We’ve unquestionably been confronted with the physical impact of climate change in recent years, particularly with floods, wildfires and convective storms. We are aware that there’s more extreme weather events due to such factors as rising temperatures and sea levels.
In 2022, global insured losses from natural disasters, once again, surpassed $100 billion, leading many to question if losses of $100 billion+ in a single year is simply the new norm.
While last year included Hurricane Ian, which looks to be the second most expensive cat loss event in recorded history, as in prior years, 2022 also included a range of costly losses from such secondary perils as wildfires, droughts, floods and convective storms.
While the research currently suggests that the overall frequency of hurricanes, storms and landfalls is not necessarily out of line with the longer-term trend, we are seeing more intensive storms.
Also, these storms generally last longer and are wetter than storms in previous years, so they are a very different type of risk and loss event that we’re now dealing with.

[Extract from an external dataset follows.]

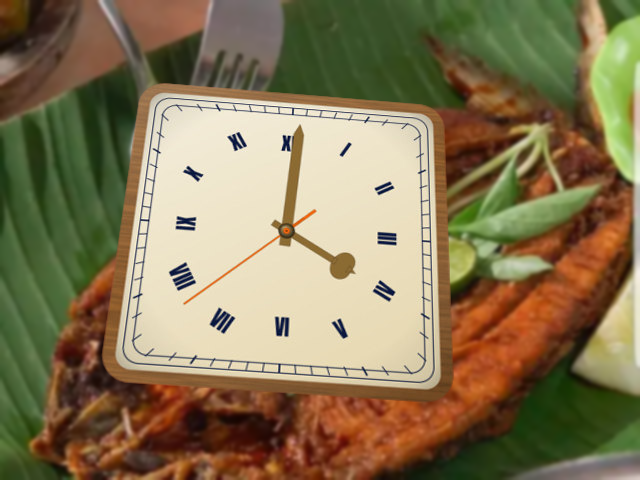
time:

Alongside wetter and longer lasting storms, it’s apparent that climate change has led to an increase in wildfires, droughts and floods around the world, while convective storm losses in the U.S. also have ticked up in recent times.
Clearly, the physical impacts of climate change are an ongoing challenge, yet there is more to it for providers of risk transfer to take into consideration.
The challenges associated with climate change are not only the physical aspects of that weather, it’s also the distribution of wealth and demographic changes that we’ve seen over recent decades. People are simply moving to more catastrophe exposed areas. We’ve obviously seen it in Florida, but we also see it all over the world. And so, I think these socioeconomic elements are as much a driver of loss as the climate change itself.
Insurers and reinsurers of all shapes and sizes have and continue to adopt measures as they try to account for climate change adequately in their underwriting and broader businesses. It’s no easy feat and requires constant attention and adjustments as we learn more about the changing climate and how it impacts weather events around the world.
At Aspen, the ongoing mission is to embed a thoughtful climate change framework into our business and underwriting, in particular.
Over the last 18 months, this work has been extensive, notably in property reinsurance.
Really, the idea around it is to enhance and improve our understanding of the potential financial impact of climate change. And, to test the resiliency of our business model.
This framework extends throughout underwriting but, equally, towards exposure management and risk management. What we’re doing is to think about specific, underwriting measures or actions that we should take. These actions can be quantitative as well as qualitative, and can vary according to territory, region and perils.
Our framework gives underwriters a very clear guide on how to think about climate change and how to reflect it in their underwriting.
As an example, the company’s property reinsurance team now explicitly tracks and records how they are considering the impacts of climate change on each piece of business that they write.
It’s about establishing that framework and approach to estimating the financial impact of climate change on our portfolios.
We’ve recently published our second annual ESG report, which encompasses climate change alongside our other ESG principles, all of which are central to Aspen’s business strategy. It’s a clear commitment to building a more sustainable business, while facing the challenges that climate change presents.